Never Underestimate the Value of ‘Entry-Level Jobs’
Well I must apologise for neglecting this blog. Unfortunately exams and engaging the full capacity of my short term memory took over my life for a short while. But now I’m back. Don’t worry.
I recently read a piece by a sixth-form leaver who embarked on a project to do some work experience with 60 unique professionals over 60 days. The aims were sound – to experience a wide range on professions before deciding where to specialise. The reasoning was not:
‘With my school days coming to a close I began to think about the summer between high school and university. This can be an awkward time as many students are not qualified for the jobs that are available and most are only able to get work at camps, shops or as entry-level office staff.’
My answer to this: ‘So what?’
Never underestimate the value of retail, or camp or even bar work. Entry-level office work is the coveted gold standard of part-time work for many future professionals. These jobs teach you the basics. Many people enter professions with no idea as to how to deal with people, or how to deal with money, or how to treat and respect the staff upon who – although a tier below you – you shall be relying so much. So here’s how you can get these ‘lowly’ jobs on your CV and get the edge over the competition who consider these roles below them:
Customer Service – Believe it or not, professionals shop too. It turns out they eat, wash and play just like the rest of us. If you’re planning on getting a job in the same area you currently work, and if you’re offering fantastic customer service, you’re going to be remembered. Your future employer could be that person you just informed of that cheaper meal deal available with their sandwich. Saying that, they could also be the person you spat filthy words at when they rudely interrupted your conversation about that ever so attractive individual your colleague had the privilege to serve. Nevertheless, if you have been recognised at work, be it by a customer or your employer, this is to be valued. Professionalism is about delivering a service and keeping customers coming back. Graduate recruiters like this.
Managerial Skills – The exciting thing about retail is that it offers so many more opportunities for leadership and management than many other jobs available to students at this stage. Pierre from Oxbridge has never had responsibility in his life. You, on the other hand, have delegated tasks to effectively achieve those seemingly unrealistic targets set by the higher managerial tiers in your company.

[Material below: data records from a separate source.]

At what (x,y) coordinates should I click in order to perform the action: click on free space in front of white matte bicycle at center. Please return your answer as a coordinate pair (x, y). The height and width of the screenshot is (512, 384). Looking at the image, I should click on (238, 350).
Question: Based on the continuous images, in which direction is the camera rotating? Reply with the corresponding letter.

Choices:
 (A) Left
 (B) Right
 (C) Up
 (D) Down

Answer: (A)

You get yourself stuck in when the going gets tough and you are respected for your achievements by those within your workplace. Get it down on your CV (modestly). Tell them in interview (modestly).

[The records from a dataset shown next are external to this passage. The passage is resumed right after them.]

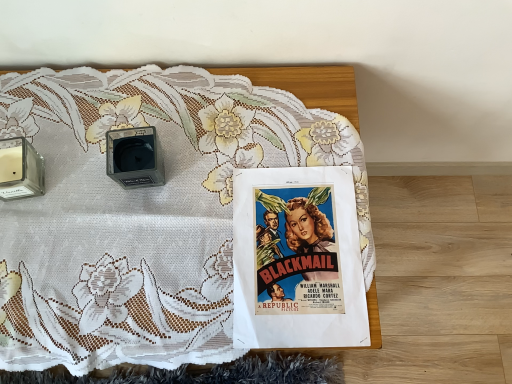
This screenshot has width=512, height=384. In order to click on vacant area that lies between matte black speaker at center, positioned as the 2th speaker in left-to-right order, and matte paper poster at center in this screenshot , I will do `click(200, 216)`.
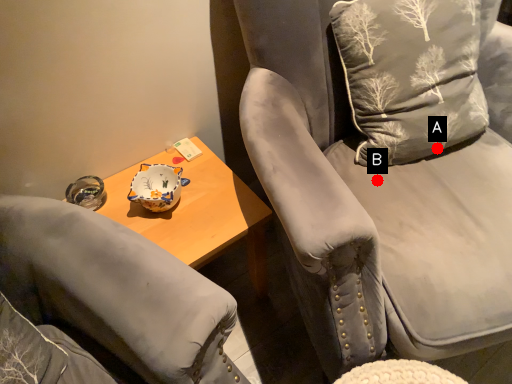
Question: Two points are circled on the image, labeled by A and B beside each circle. Which point is closer to the camera?

Choices:
 (A) A is closer
 (B) B is closer

Answer: (B)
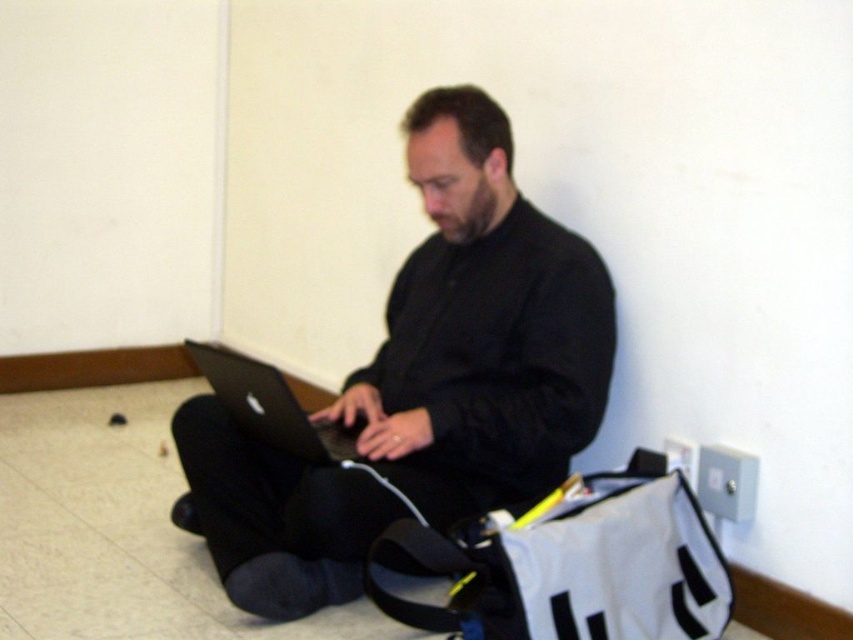
Question: Can you confirm if metallic gray electrical outlet at lower right is positioned below gray plastic electric outlet at lower right?

Choices:
 (A) no
 (B) yes

Answer: (B)

Question: Can you confirm if black matte laptop at center is thinner than metallic gray electrical outlet at lower right?

Choices:
 (A) no
 (B) yes

Answer: (A)

Question: Does silver metallic laptop at center appear over metallic gray electrical outlet at lower right?

Choices:
 (A) no
 (B) yes

Answer: (B)

Question: Which point is closer to the camera?

Choices:
 (A) metallic gray electrical outlet at lower right
 (B) black matte laptop at center
 (C) silver metallic laptop at center

Answer: (C)

Question: Which object is farther from the camera taking this photo?

Choices:
 (A) silver metallic laptop at center
 (B) metallic gray electrical outlet at lower right

Answer: (B)

Question: Considering the real-world distances, which object is farthest from the black matte laptop at center?

Choices:
 (A) gray plastic electric outlet at lower right
 (B) metallic gray electrical outlet at lower right

Answer: (A)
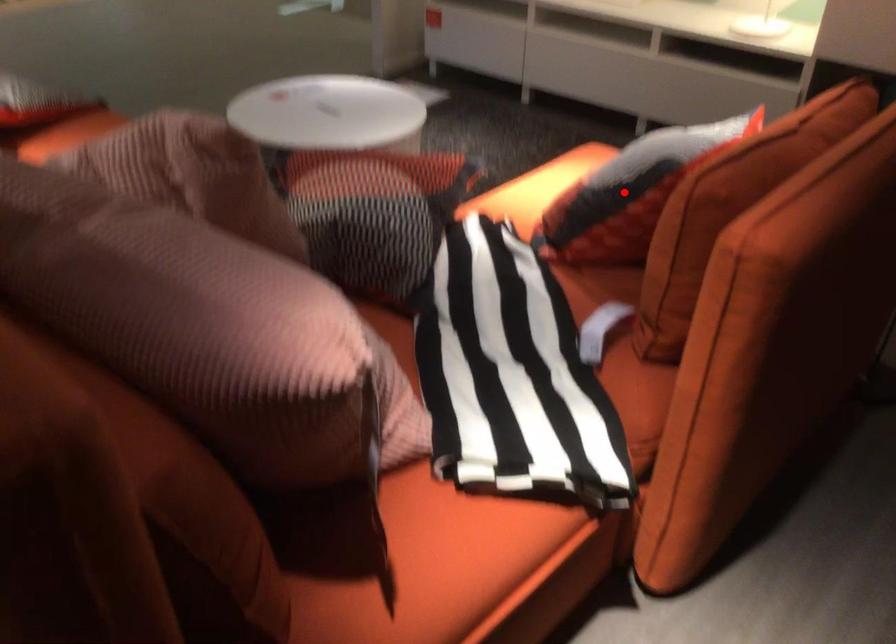
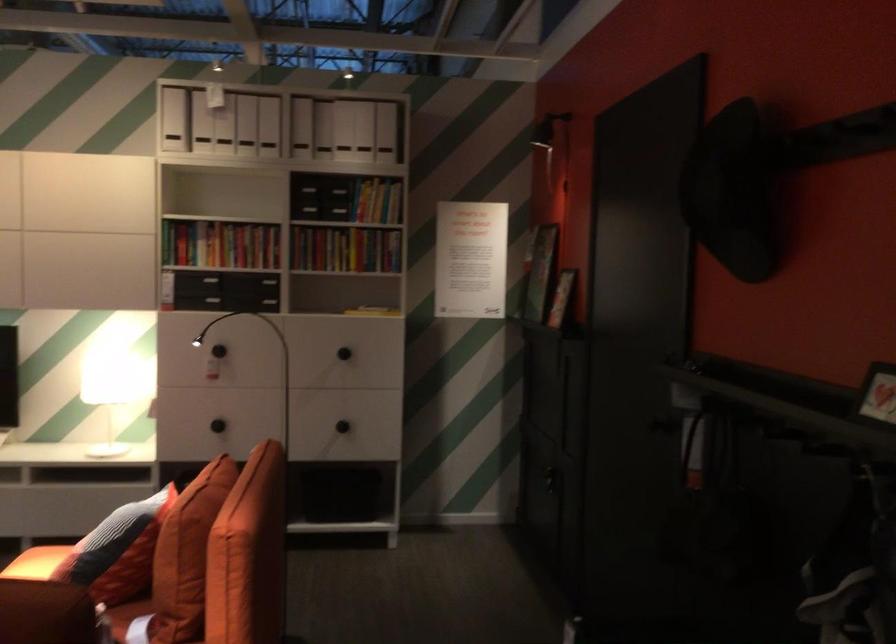
Locate, in the second image, the point that corresponds to the highlighted location in the first image.

(117, 551)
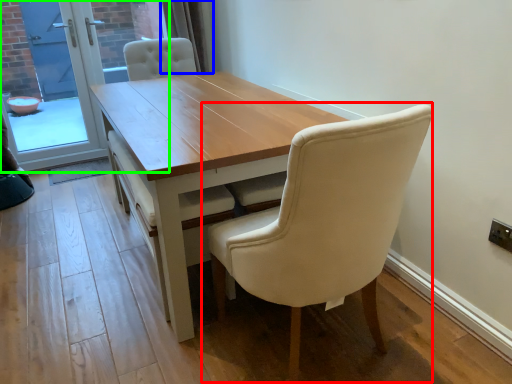
Question: Estimate the real-world distances between objects in this image. Which object is farther from chair (highlighted by a red box), curtain (highlighted by a blue box) or screen door (highlighted by a green box)?

Choices:
 (A) curtain
 (B) screen door

Answer: (B)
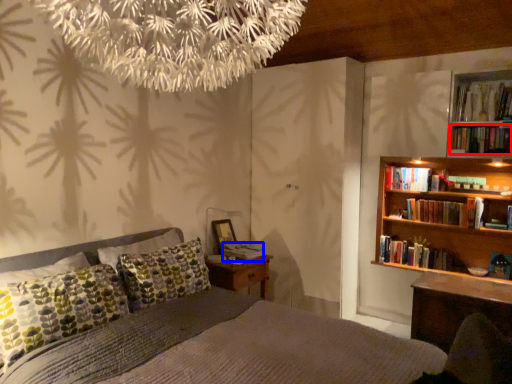
Question: Which of the following is the closest to the observer, book (highlighted by a red box) or book (highlighted by a blue box)?

Choices:
 (A) book
 (B) book

Answer: (A)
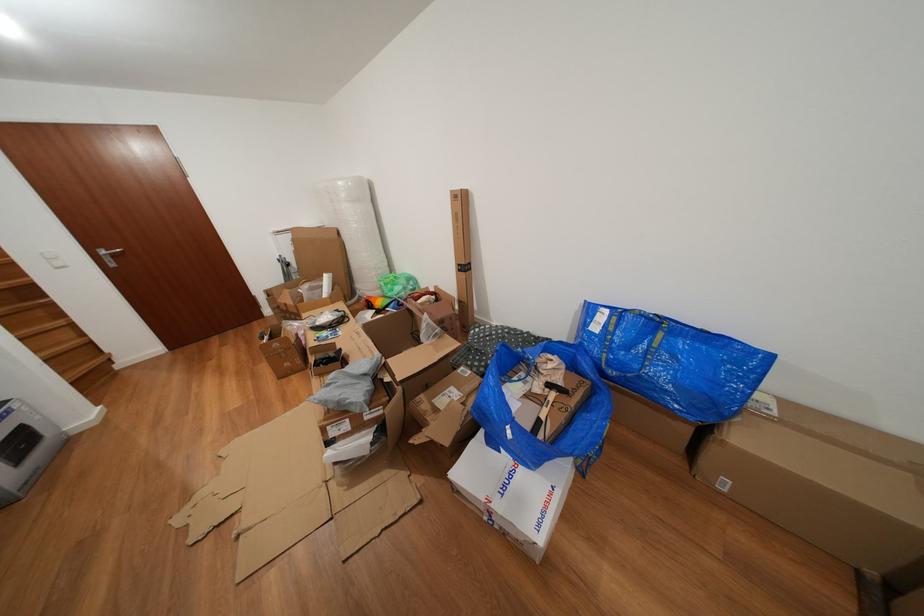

People – You get them. You’ve had the opportunity to speak to people and tactfully deal with their problems. You can empathise, engage in conversation about the things real people want to talk about (Britain’s Got Talent, sport, alcohol etc.) and you know which jokes go down better with your close friends, and which ones are safer for your reputation. Pierre doesn’t. Pierre just smokes pipes.
Difficult People – This one is especially applicable to those who have taken part in bar work. Difficult people can be awkward. Drunken people can be intimidating. Having to deal with such people, and dealing with them successfully, is a massively positive reflection of an individual’s character. Having such nerve is impressive and is reflected in everything you do. Be proud of it.

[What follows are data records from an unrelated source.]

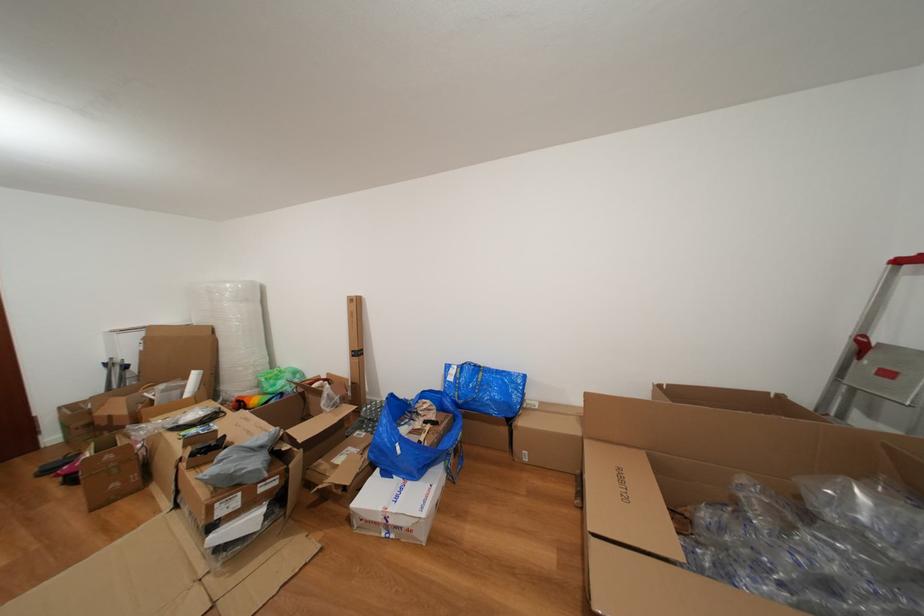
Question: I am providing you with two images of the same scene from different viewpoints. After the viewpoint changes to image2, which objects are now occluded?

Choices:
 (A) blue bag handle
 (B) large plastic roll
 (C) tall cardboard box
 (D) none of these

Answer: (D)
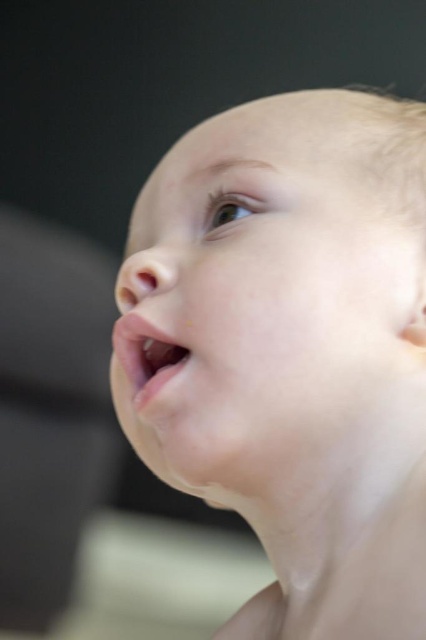
You are a photographer adjusting the focus on a camera. You have two points in the image, point 1 at coordinates point (195, 138) and point 2 at coordinates point (176, 362). If you want to focus on the point that is closer to the camera, which point should you choose?

Point 2 at coordinates point (176, 362) is closer to the camera than point 1 at coordinates point (195, 138), so you should focus on point 2 at coordinates point (176, 362).

You are a photographer adjusting the lighting for a baby portrait. You need to place a small light source at the point labeled point (258, 296). Based on the scene description, where exactly on the baby would this light be placed?

The point (258, 296) is on the smooth skin face at center, so the light would be placed on the baby face at center.

Based on the scene description, can you determine which object is located higher on the baby face, the smooth skin face at center or the pink smooth lips at center?

The smooth skin face at center is positioned over the pink smooth lips at center, so the smooth skin face at center is higher on the baby face.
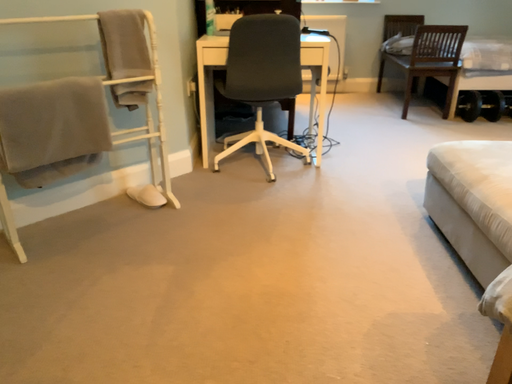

Dealing with Kids – So you get people. You can deal with difficult people and you can stand your ground with drunken people. But this still doesn’t mean you can deal with kids. These are in a league of their own and having the capabilities can open up niche areas of work unavailable to those lacking in such experience. It connotes professionalism, backbone and patience. What sort of recruiter doesn’t want to see that?
Entry-level Office Work – HUGELY important. The office is an environment. It carries its own rules and practices, its own hierarchy and its own skill requirements for survival. Whether you drink it or not, you need to learn how to make a cup of tea. God forbid if you can’t make a half decent cup of coffee! Those photocopying machines require practice and experience. There is a seriously concerning possibility you will fall short of your employer’s expectations if you can’t use one. If you still get really excited when you get to use the shredder, you haven’t used one enough. Try and get some experience through work schemes or part-time office work.
There are plenty more to pick out, but its lunch time. Be proud of the work you have done in the past. The transferrable skills are phenomenally important both for the workplace and for character. Never underestimate the value of entry-level jobs. Your employer won’t.